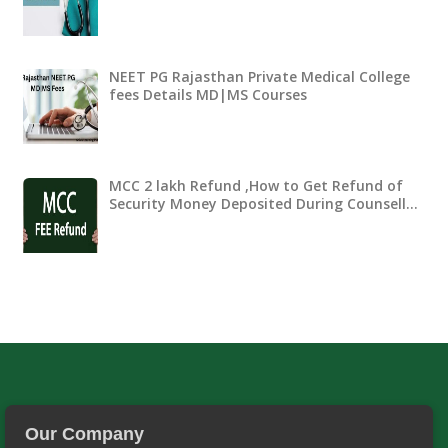
NEET PG Rajasthan Private Medical College
fees Details MD|MS Courses
MCC 2 lakh Refund ,How to Get Refund of
Security Money Deposited During Counsell…
Our Company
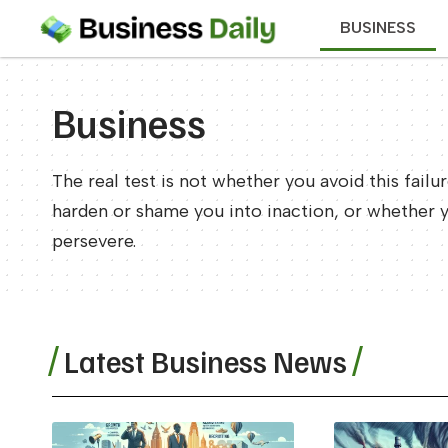
BUSINESS
Business
The real test is not whether you avoid this failu
harden or shame you into inaction, or whether 
persevere.
Latest Business News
* * * *
### What to produce
Copy the records shown above in their entirety and exactly; images are to be left out.

### Written solution
NEET PG Rajasthan Private Medical College
fees Details MD|MS Courses
MCC 2 lakh Refund ,How to Get Refund of
Security Money Deposited During Counsell…
Our Company
BUSINESS
Business
The real test is not whether you avoid this failu
harden or shame you into inaction, or whether 
persevere.
Latest Business News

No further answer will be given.